It’s easy to view the 21st-century “threatscape” through a purely technological lens. But today’s chief information security officers (CISOs) and chief information officers (CIOs) need to understand and appreciate the people and process elements as well. George Sherman, CIO of Global Technology Infrastructure, JPMorgan Chase, discusses his multiprong outlook on information security with McKinsey’s James Kaplan.
This interview is part of a series of interviews on the evolving relationship between the CISO and CIO.
James Kaplan: How does your security background shape your approach to your current role?
George Sherman: I use my technical-security skills on a daily basis. With new technology and connectivity platforms, many of our older security paradigms are being stressed. In the past, you could get away with not having the most robust identity or authorization constructs and authentication and authorization metrics. This is no longer the case, as the dynamic nature of these modern technologies requires dynamic management of the trust chain.
If you add to this the complexity of the multivendor cloud environments connecting into our companies, you must have a strong understanding of the “threatscape” and how you deal with cybersecurity issues. Everyone within the organization must understand that cybersecurity is non-negotiable. We have to get it right all the time. The bad actors only have to get it right once.
James Kaplan: What makes for a good CISO?
George Sherman: I think the best CISOs are the ones who have learned about policy and controls but at their core are very strong technologists. The CISO role must evolve with the threat landscape and technologies. You must understand the technical side of cybersecurity. But information security and protecting against cyberthreats are also about people and process, not just technology, so you have to understand all three dimensions in order to fully appreciate what you have to do to protect the firm.
Sometimes you have to go slow to go fast. It’s the old race-car analogy. You can go really fast in a race car because you’re wearing a fireproof suit, you’re in a protective cage, you have an automatic fire-extinguishing system, and you were trained. This allows you to drive superfast. But getting to that point can feel slow. CISOs who “get it” spend a little bit more time up front being thoughtful about their execution.
James Kaplan: Does that need to understand the technology environment holistically at every layer in the stack provide a good background for a future business-unit CIO?

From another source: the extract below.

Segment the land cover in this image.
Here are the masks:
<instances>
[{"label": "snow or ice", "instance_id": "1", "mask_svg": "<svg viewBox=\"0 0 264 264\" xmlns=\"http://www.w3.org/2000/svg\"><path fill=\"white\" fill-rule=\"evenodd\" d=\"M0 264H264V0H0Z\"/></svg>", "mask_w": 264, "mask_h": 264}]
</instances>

George Sherman: We are unique and fortunate in that three of our CIOs are former CISOs. This makes the CISO’s life much easier, specifically as it relates to how you design, deliver, and execute the business-process automation efforts. Thanks to our security background, we tend to think about data protection and security earlier in our processes and require that security and controls be embedded into all the technology we deliver.
James Kaplan: Given all that’s changing, particularly around cloud and digitization, how different will the skill set of a CISO be in a decade?

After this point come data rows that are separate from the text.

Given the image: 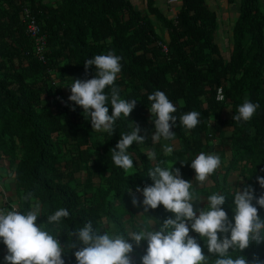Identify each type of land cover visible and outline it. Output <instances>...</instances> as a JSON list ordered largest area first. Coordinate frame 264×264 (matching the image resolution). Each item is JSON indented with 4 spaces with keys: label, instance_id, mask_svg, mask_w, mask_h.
Masks as SVG:
<instances>
[{
    "label": "trees",
    "instance_id": "1",
    "mask_svg": "<svg viewBox=\"0 0 264 264\" xmlns=\"http://www.w3.org/2000/svg\"><path fill=\"white\" fill-rule=\"evenodd\" d=\"M220 1L0 0V158L14 166L11 204L28 210L23 197L32 193L42 209L38 225L59 208L68 209L69 218L48 226L65 248L67 232L86 222L94 230L126 235L147 226L150 217L155 230L173 215L162 205L144 213L142 202L134 207L129 195L152 183L150 168L166 166L160 155L165 140L129 147L134 168L127 172L111 159V149L131 131L132 122L140 135L151 138L155 117L148 95L157 90L177 108L176 155L221 154L227 158L224 176H230L220 182L216 174L212 180L223 194L225 187L232 188L230 177L240 186L235 188L251 185L256 197L264 194L256 179L264 177V0ZM31 20L44 39L42 59L36 53L37 35L27 28ZM108 52L122 57L115 80L120 97L137 100L128 119L122 115L116 121L113 135L92 129L83 109L68 100L67 87L72 79L93 78L95 66L86 73L84 61ZM245 100L258 105L254 116L233 120ZM191 111L200 113V123L186 130L179 117ZM148 148H155L154 162L145 157ZM224 206L231 220L232 205ZM257 207L264 219V208ZM195 238L209 255L205 242L198 234ZM253 244L241 253L249 264L254 256L264 261V243ZM133 247L132 260L140 264L136 257L145 254L147 242H133ZM76 250L66 249L65 264H77ZM0 251V264H6V246ZM214 261L210 256L208 264Z\"/></svg>",
    "mask_w": 264,
    "mask_h": 264
},
{
    "label": "clouds",
    "instance_id": "2",
    "mask_svg": "<svg viewBox=\"0 0 264 264\" xmlns=\"http://www.w3.org/2000/svg\"><path fill=\"white\" fill-rule=\"evenodd\" d=\"M121 60L122 57L113 52L95 55L84 61L86 73L95 66L94 77L72 79V83L67 86L71 93L68 100L83 109V113L90 118L92 129L111 135L115 131L116 121L122 115L128 119L137 103L135 99H122L120 89L115 86V80L122 69ZM106 88L110 89V95L106 93ZM217 99L222 100L223 96L218 94ZM109 100L111 107L108 106ZM148 100L151 102L149 111L152 118L155 117L152 119V144L159 143L161 139L174 142L175 132L172 128L177 123V117L173 115L177 111L176 106L160 90L149 94ZM257 107V104L245 100L238 107L233 120H251ZM199 117V112L191 111L181 115L179 122L186 130H191L200 123ZM140 132L139 125L132 122L131 131L121 134L117 144L111 149L114 165L126 172L134 166L133 158L128 152L129 147L134 142L145 145L147 137L140 135ZM162 151L164 156L172 155L174 143H165ZM156 156L155 150L146 153L150 161H155ZM180 162L182 165L186 164ZM220 166L221 158L215 153L200 152L190 162V167L195 171V181L200 184H204L212 174H217L218 179L224 176L220 173H224L227 164L221 169ZM147 176L152 183L136 189L137 192H142L144 213L162 205L172 216L159 223L155 230L153 225L156 223L149 216L147 226L126 235L94 230L92 223L86 222L74 231L67 232V248L57 238L59 234L54 235L48 226H59L63 219L69 218L68 209L59 208L46 217L45 223L38 225L37 220L42 209L38 202H33L32 193L29 192L23 197L29 203L28 210L23 212L16 204H11L13 198L6 197L11 207H0V240L7 249L4 261L6 264H65L63 254L66 249H78L74 252L77 264H134L131 257L134 251L133 242L140 246L142 241H146L145 254L136 257L140 264H208L210 256L215 257L214 264H249L248 259L241 253L256 245L254 242L264 243V219L259 215L257 207L264 208V194L256 197L255 189L251 185L235 188L240 186L232 181L229 186L233 188L230 189L233 194L231 201L232 196L226 199L222 189L209 196H195L192 181L181 178L180 168L174 169L173 165L162 167L156 164L149 169ZM8 179L9 182L14 180L15 173L9 172ZM256 179L260 187L264 188V177L258 176ZM129 195L134 207L141 206V201L131 190ZM225 202L226 206L232 205L234 215L231 220L227 207L224 206ZM195 206L201 208L197 209ZM196 234L205 242L209 255L204 253L195 238ZM237 251L240 254H231ZM252 264H264V261L254 256Z\"/></svg>",
    "mask_w": 264,
    "mask_h": 264
},
{
    "label": "crops",
    "instance_id": "3",
    "mask_svg": "<svg viewBox=\"0 0 264 264\" xmlns=\"http://www.w3.org/2000/svg\"><path fill=\"white\" fill-rule=\"evenodd\" d=\"M162 1L164 0H157L158 3H161ZM223 1V0H221ZM164 144L165 143H169V141H164L163 142ZM174 143V152L172 155L170 156H163V157H169V159L165 160V161H169L168 165H166L165 167H168V166H171L173 165V168H180L181 170V178L185 179V180H188V181H192L193 183V187H198V191H195L193 190L192 188V191L194 192L195 196L196 195H203V196H209L211 195L212 193H216V190H218V187L215 185V182L212 180V177L215 176L214 174H212L211 176H209V178L207 179V181L204 183V184H200L199 182H196L195 181V171L190 167V162L194 159V158H191V156H189V159H186L185 157H188V156H183V157H179V155H176V151L179 147V141L177 139L174 140V142L170 141V144H173ZM220 158H221V166H220V169L225 165L226 166V161H224V159L226 157L222 156L221 154L218 155ZM180 161H183L185 162L186 164H181ZM154 162V161H152ZM233 176V175H232ZM232 178L233 177H230V181H229V184L231 185L232 184ZM223 187V186H221ZM234 187V186H233ZM15 190L10 193L9 197L12 199L15 197ZM2 206H4L3 204H1Z\"/></svg>",
    "mask_w": 264,
    "mask_h": 264
},
{
    "label": "rangeland",
    "instance_id": "4",
    "mask_svg": "<svg viewBox=\"0 0 264 264\" xmlns=\"http://www.w3.org/2000/svg\"><path fill=\"white\" fill-rule=\"evenodd\" d=\"M222 2L223 1H220V3H222ZM218 38H219V36H218ZM145 133L146 132H143L142 134H145ZM150 139H151L150 137L147 138V141H149ZM135 144H137V143H135ZM145 144H146V141H145ZM163 145H164V143L163 142H160V148H161V150L163 148ZM144 149L145 148H143L142 151ZM149 150H150V148H148V151ZM153 150H155V148H153ZM161 154H163V151L160 153V155ZM145 157H146V154H145ZM167 159H169V157H164V160H167ZM226 160H227V158L224 159V161H226ZM236 162H237V160H236ZM164 163L166 165H168L169 161H164ZM256 163H257V160H256ZM10 164L11 163L8 161L7 158H5V157H2V159L0 158V207H6V208H9V202L6 200V197H7V199H11L9 197V195L12 192V190L13 191L15 190L14 180H12L11 182H9V179H8V173L9 172H12V171H10V169L12 167H14V166H11ZM235 164H237V163H234V164H231V165L236 167L237 165H235ZM247 166L249 167V165H247ZM133 168H134V166H133ZM220 174L221 175H224L225 174V171H224V173H220ZM229 176H230V173L227 172V175L226 176H221L220 177V182H222L224 179H227ZM132 193H134L135 196L138 197L139 200L142 202V200H143L142 192H137L136 191V192H132ZM224 195L226 196V199H227L228 196H233L232 192L230 190H228L226 187H225V194ZM1 204H3L4 206H2ZM0 247H5L3 245L2 240H0Z\"/></svg>",
    "mask_w": 264,
    "mask_h": 264
},
{
    "label": "built area",
    "instance_id": "5",
    "mask_svg": "<svg viewBox=\"0 0 264 264\" xmlns=\"http://www.w3.org/2000/svg\"><path fill=\"white\" fill-rule=\"evenodd\" d=\"M28 28V31L34 36V35H37V38H36V41L37 43L39 44V48L37 50V54H38V57L39 58H43V53H42V44L44 45V39L43 37H39V28L38 26L35 24V21L34 20H31V22L29 23V25L27 26ZM158 45L160 47H162V51H166V46L164 45V43L162 42H158Z\"/></svg>",
    "mask_w": 264,
    "mask_h": 264
}]
</instances>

George Sherman: You can go back a decade and see how much has changed. Everything seemed much simpler. The successful CISOs of the future can’t be process managers. They must have a deep understanding of technology. Imagine leading thousands of software engineers but never having actually written a line of code. At some point, you have to ask yourself how you can relate to that community. And how will that community relate to you? Those questions are just as relevant to today’s and tomorrow’s CISOs.
Also, the technology is going to become more segmented but also more hyperconnected. You can see that in the evolution of the private, public, and hybrid cloud, and with a combination of infrastructure-as-a-service, platform-as-a-service, and software-as-a-service providers clamoring to support new growth. But with this hyperconnectivity comes hypercomplexity, and with that comes fragility. Fragility leads to reliability and security issues. The enemy of a good security program is complexity. If we’re not careful in our execution, CISOs could end up with a “least common denominator” problem where their environments are only as secure as their weakest controls.
James Kaplan: CISO and infrastructure responsibilities often overlap—for example, in patch management. How do you deal with this?
George Sherman: Having clear lanes of responsibility is important. If you view patching and life-cycle management as a tax or a duty, then you really don’t understand the need to keep software current and manage it in a near-real-time way. This mindset translates into your organization’s view of these functions as a burden. A CIO has the responsibility to design and direct their organization to understand that this isn’t a burden but instead a core part of their team’s job. Protecting the firm, keeping it patched and updated, is everyone’s responsibility.
James Kaplan: Where does security fit into people’s roles in IT?
George Sherman: Resiliency, availability, and security are everyone’s responsibility, regardless of whether you’re involved with infrastructure, applications, or both. Everyone must believe that operational risk and information security are core requirements of their role, so you need to invest in training and move this to the forefront of your team’s minds, or you will end up with yet another remediation program.
Secure by design is critical. You can build systems that are reliable and available, but they may not necessarily be secure. But when you build secure systems, you often end up with ones that are both reliable and available. The disciplines around security tend to lend themselves to the same disciplines as resiliency and availability or operational efficiency and effectiveness.